We tend to think of brand ubiquity as a virtue, and we spend a lot of time and money to ensure that brand representation is consistent.  Sometimes we prove the adage that consistency is the hobgoblin of small minds.  This is painfully true when we move out of our own local markets to other countries.  Here’s one example.

In September 2000, McDonald’s introduced the McFalafel in the Egyptian market to tepid reviews.  Three years later, as anti-American sentiments began to crescendo in various Arab countries, local residents began boycotting American consumer packaged goods products like McDonald’s and Coca Cola.  To the surprise of many US-based analysts, a substantial amount of the activity around these boycotts was stimulated using SMS, email and WWW postings.  This despite relatively low PC/Internet penetration and literacy rates in many of these countries. 

Last March I met with the leading Egyptian McDonald’s franchisee, a savvy businessman from Cairo.  He told me that he responded to the boycotts with a promotion to donate a portion of his profits on every purchase to a local children’s cancer hospital. His sales quickly rose above pre-boycott levels.  Not so for Coca-Cola and other American brands who continued to insist on marketing America and “American values” rather than American products.  They talk too much and they don’t listen.

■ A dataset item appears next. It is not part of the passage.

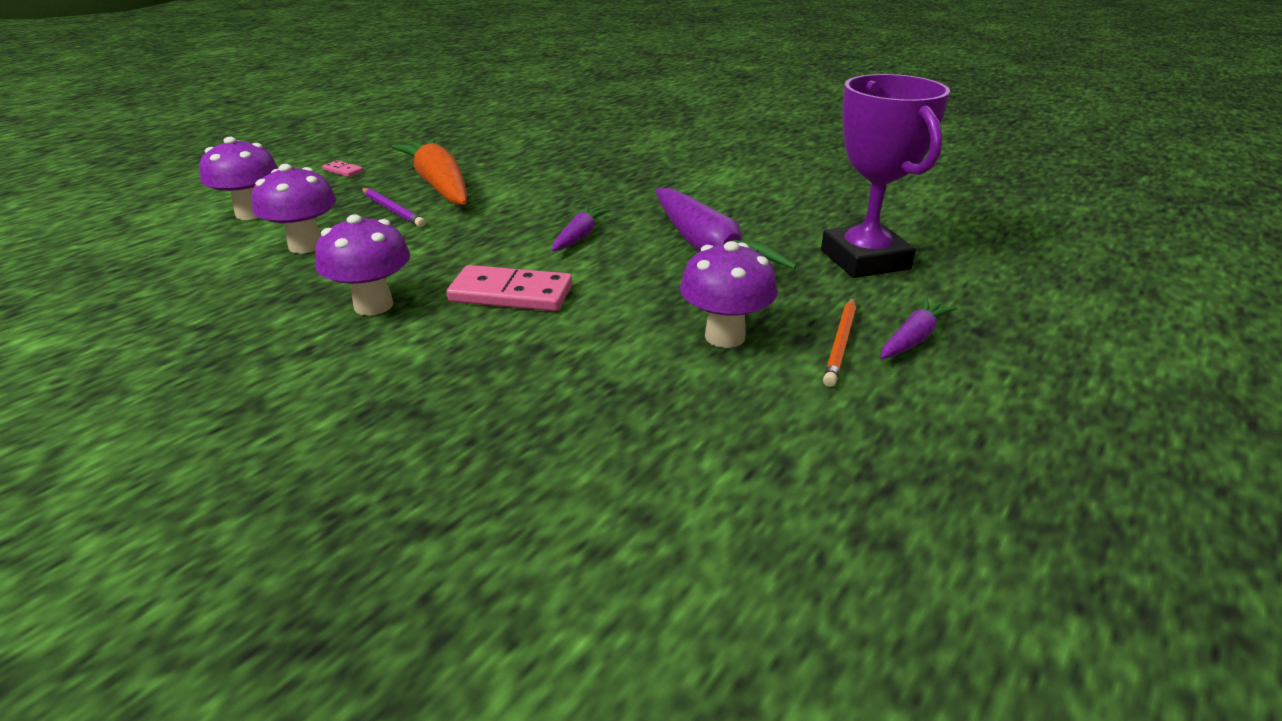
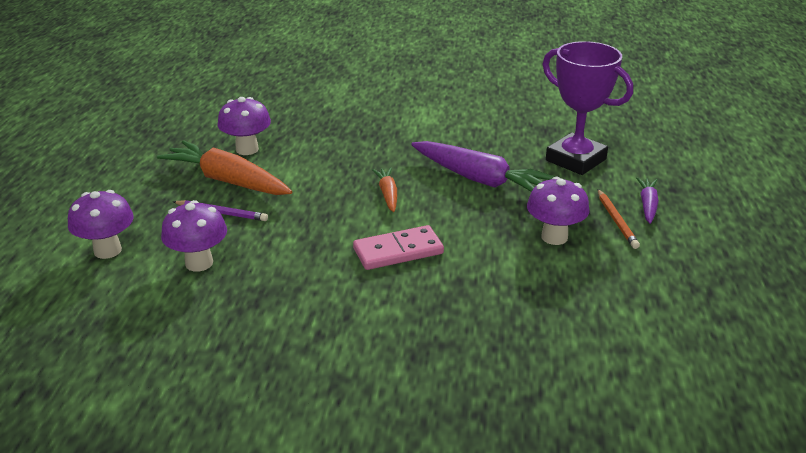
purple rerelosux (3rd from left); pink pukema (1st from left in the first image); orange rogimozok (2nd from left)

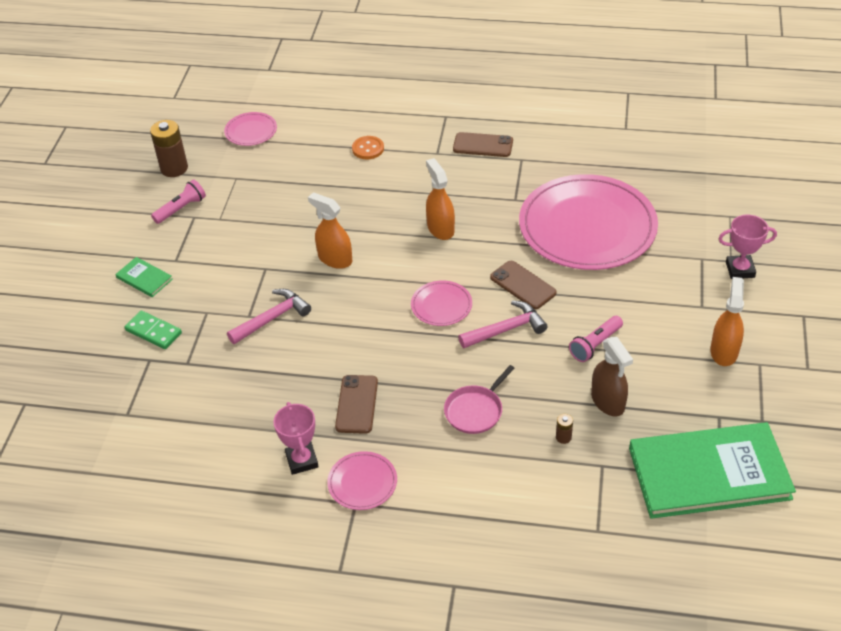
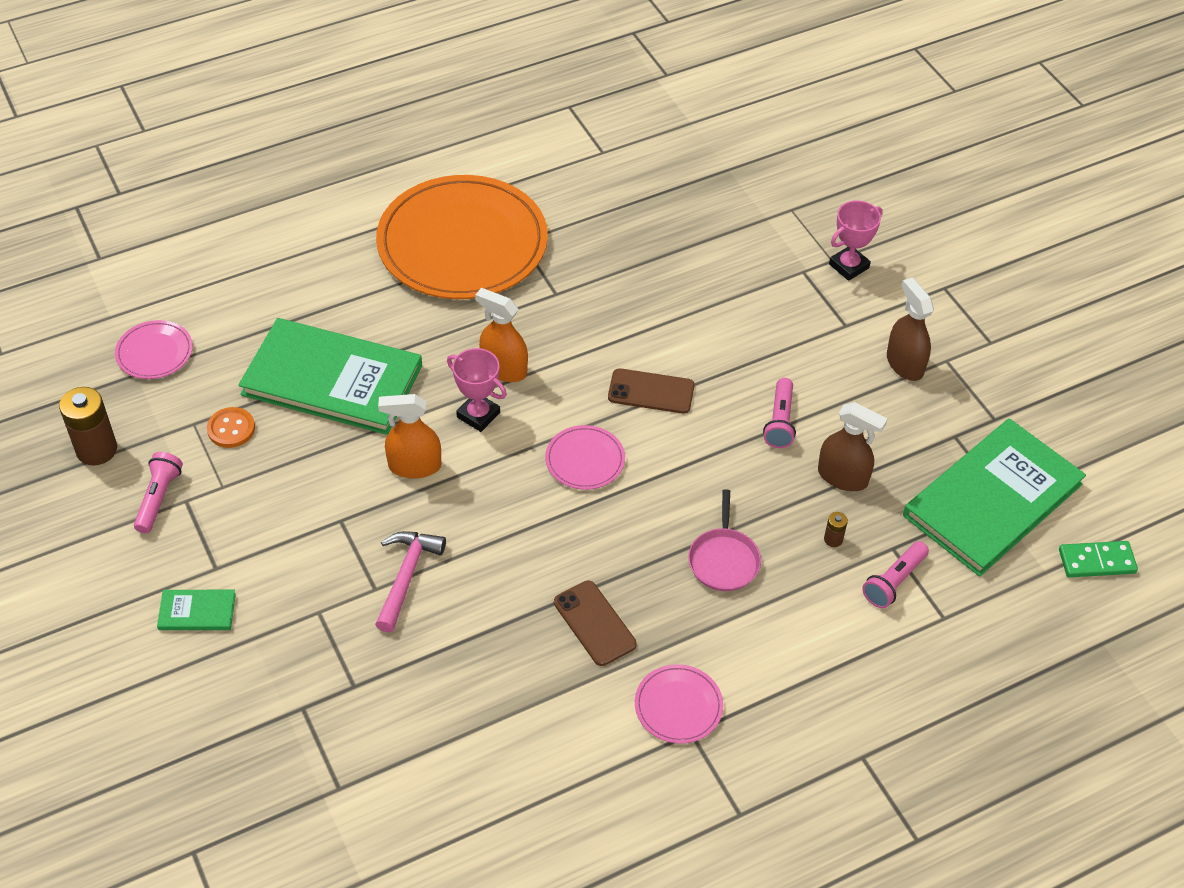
green pukema; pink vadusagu (1st from left);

These days there are many ways to listen.  You can use classic marketing techniques such as primary and secondary research.  And you can glean a lot from online buzz and blogs. Whatever you do, be sure that you’re putting yourself in the contexts of your customers and prospects.  Establish a system for testing, measuring and refining your messages and promotions.   Take advantage of our diverse and fragmented marketing environment.  Conduct small-scale, discretely structured programs which offer low-cost methods of actually observing consumer behavior and refining your offerings, media plans and creative accordingly. 

Most importantly, take your ideas and insights from a diverse and qualified array of sources, and not just from your boardroom.  After all, how else would you learn that one person’s McFelafel is another‘s Schweinshaxe?